Each of these previous lessons has been incorporated in the current proof-of-concept, which is in many ways the one I wanted to build at the outset... albeit modified along the way by a process of live-and-learn. The best you can hope to do is to inspire, and I am gratified that the response to the '22 build is proving universally positive.

This week and following success in using giant drill-bits in your old man's hand-drill, I intend to adapt the rotor-head in the same way as a sub-set of flight-testing. At this scale we could lift the power-assembly and bolt it on top of the four columns, but at full scale you'll be lifting a great deal of weight in an effort to dock it with an overhead assembly. That is a lot easier nearer ground level, beside any question of stability even arises.

We'll also fabricate a harness-come-flight-deck for those 'white scarves' in particular who prefer to stay in control of the flight instead of trusting the AI to beam them up. 

Sunday, November 27, 2022

Half-Scale Build #57


We don't want to make any mistakes in shortening the rods if we're able to, as we are in this case. I like the idea that ~ like choosing snow-skis from the rack ~ we'll be able to select a set of rods to suit the flying machine to our own height.

Data for this task
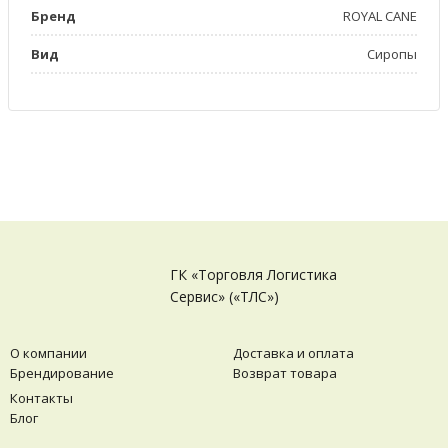
Бренд
ROYAL CANE
Вид
Сиропы
ГК «Торговля Логистика
Сервис» («ТЛС»)
О компании
Доставка и оплата
Брендирование
Возврат товара
Контакты
Блог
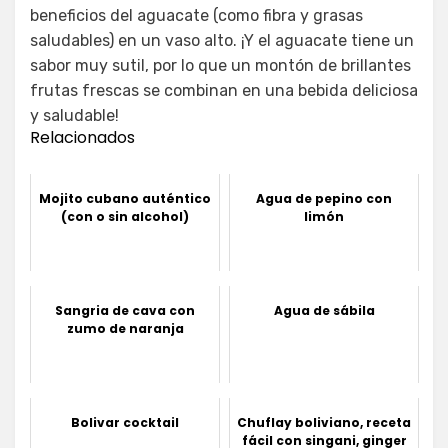
beneficios del aguacate (como fibra y grasas
saludables) en un vaso alto. ¡Y el aguacate tiene un
sabor muy sutil, por lo que un montón de brillantes
frutas frescas se combinan en una bebida deliciosa
y saludable!
Relacionados
Mojito cubano auténtico
Agua de pepino con
(con o sin alcohol)
limón
Sangria de cava con
Agua de sábila
zumo de naranja
Bolivar cocktail
Chuflay boliviano, receta
fácil con singani, ginger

Study questions
**1.** In the text about the half-scale build, list every hyphenated term in the paragraph that begins "This week and following success".
**2.** Reproduce all the rows above line for line without changing anything, and leave the pictures out of the answer.

Answers below
**1.** drill-bits, hand-drill, rotor-head, sub-set, flight-testing, power-assembly

**2.**
Бренд
ROYAL CANE
Вид
Сиропы
ГК «Торговля Логистика
Сервис» («ТЛС»)
О компании
Доставка и оплата
Брендирование
Возврат товара
Контакты
Блог
beneficios del aguacate (como fibra y grasas
saludables) en un vaso alto. ¡Y el aguacate tiene un
sabor muy sutil, por lo que un montón de brillantes
frutas frescas se combinan en una bebida deliciosa
y saludable!
Relacionados
Mojito cubano auténtico
Agua de pepino con
(con o sin alcohol)
limón
Sangria de cava con
Agua de sábila
zumo de naranja
Bolivar cocktail
Chuflay boliviano, receta
fácil con singani, ginger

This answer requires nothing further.